### READING TEXT
- Conference: America East Conference
- Record: 10–21 (6–10 America East)
- Head coach: Bill Herrion (13th season);
- Assistant coaches: Kenneth Dempsey; Chris Mohr; Josh King;
- Home arena: Lundholm Gym

= 2017–18 New Hampshire Wildcats men's basketball team =

American college basketball season

The 2017–18 New Hampshire Wildcats men's basketball team represented the University of New Hampshire during the 2017–18 NCAA Division I men's basketball season. The Wildcats, led by 13th-year head coach Bill Herrion, played their home games at Lundholm Gym in Durham, New Hampshire as members of the America East Conference. They finished the season 10–21, 6–10 in America East play to finish in a tie for six place. They lost to Hartford in the quarterfinals of the America East tournament.

### DATA EXCERPT

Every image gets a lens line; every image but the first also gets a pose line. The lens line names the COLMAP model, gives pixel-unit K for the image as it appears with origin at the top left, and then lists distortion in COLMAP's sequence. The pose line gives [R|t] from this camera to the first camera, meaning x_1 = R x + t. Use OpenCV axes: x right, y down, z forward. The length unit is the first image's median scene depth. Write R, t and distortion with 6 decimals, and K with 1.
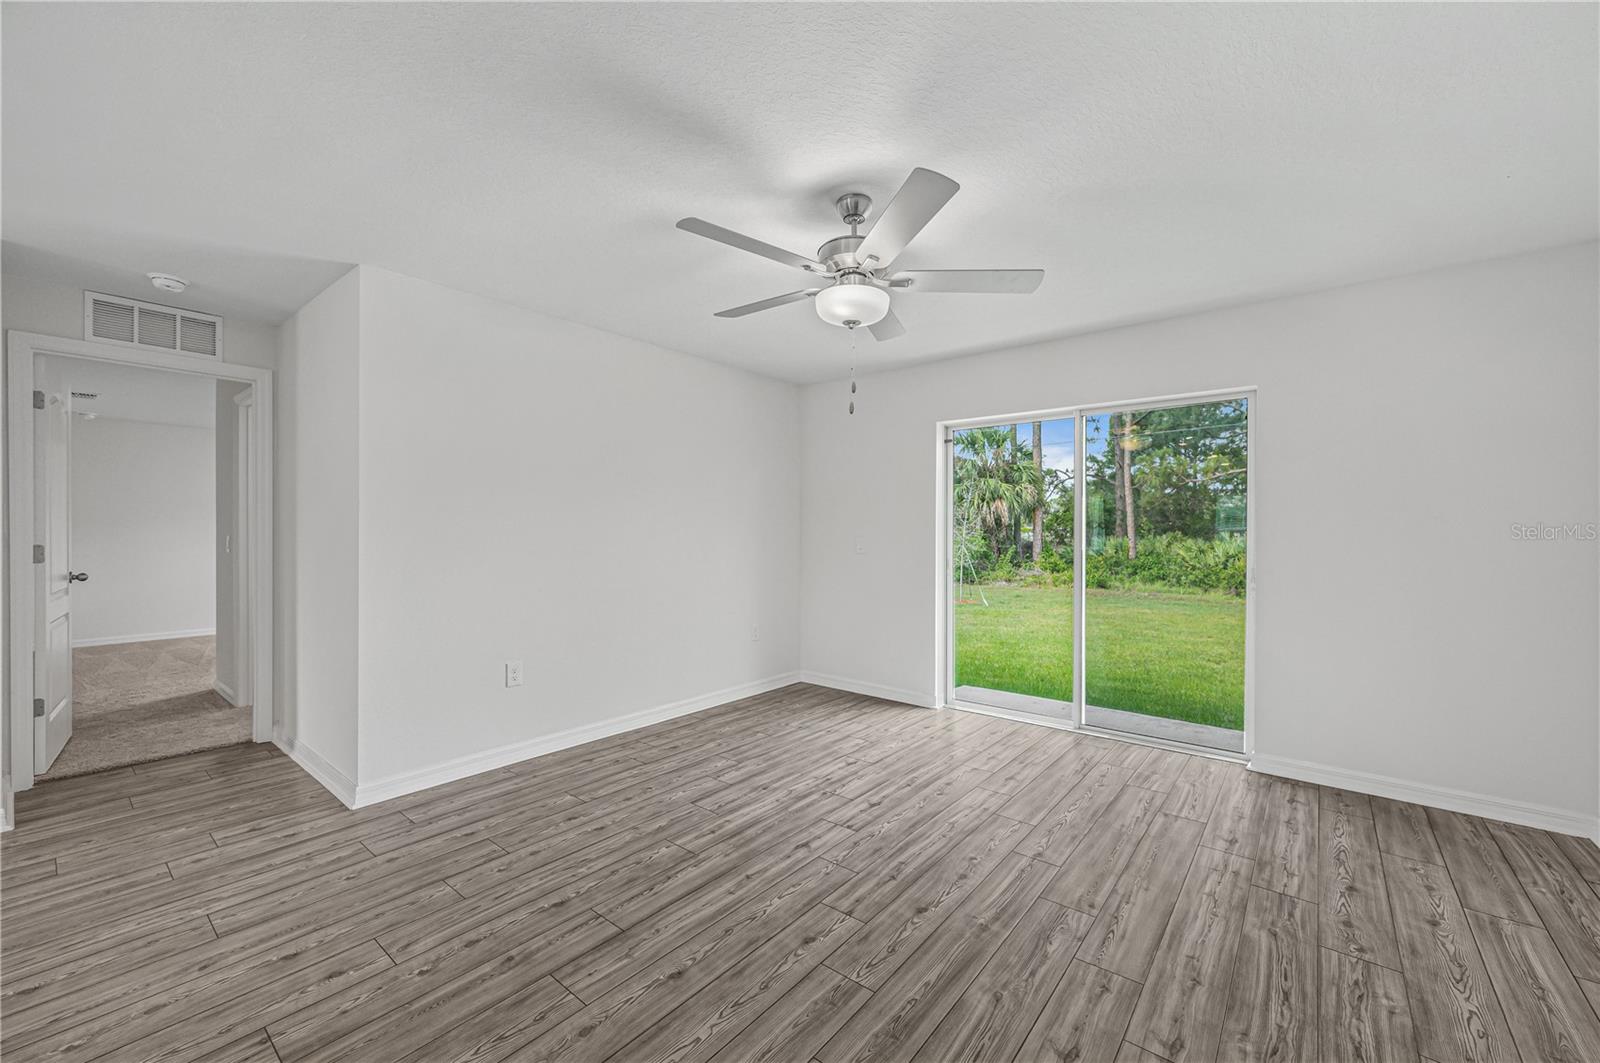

### WORK TO BE COMPLETED
Using the Wildcats season text, answer each question:
(a) Which assistant coaches are listed?
(b) In what city is Lundholm Gym located?
(c) Which team beat the Wildcats in the America East tournament quarterfinals?
Answer from the Wildcats season text alone.

### TASK ANSWER
(a) Kenneth Dempsey, Chris Mohr and Josh King
(b) Durham, New Hampshire
(c) Hartford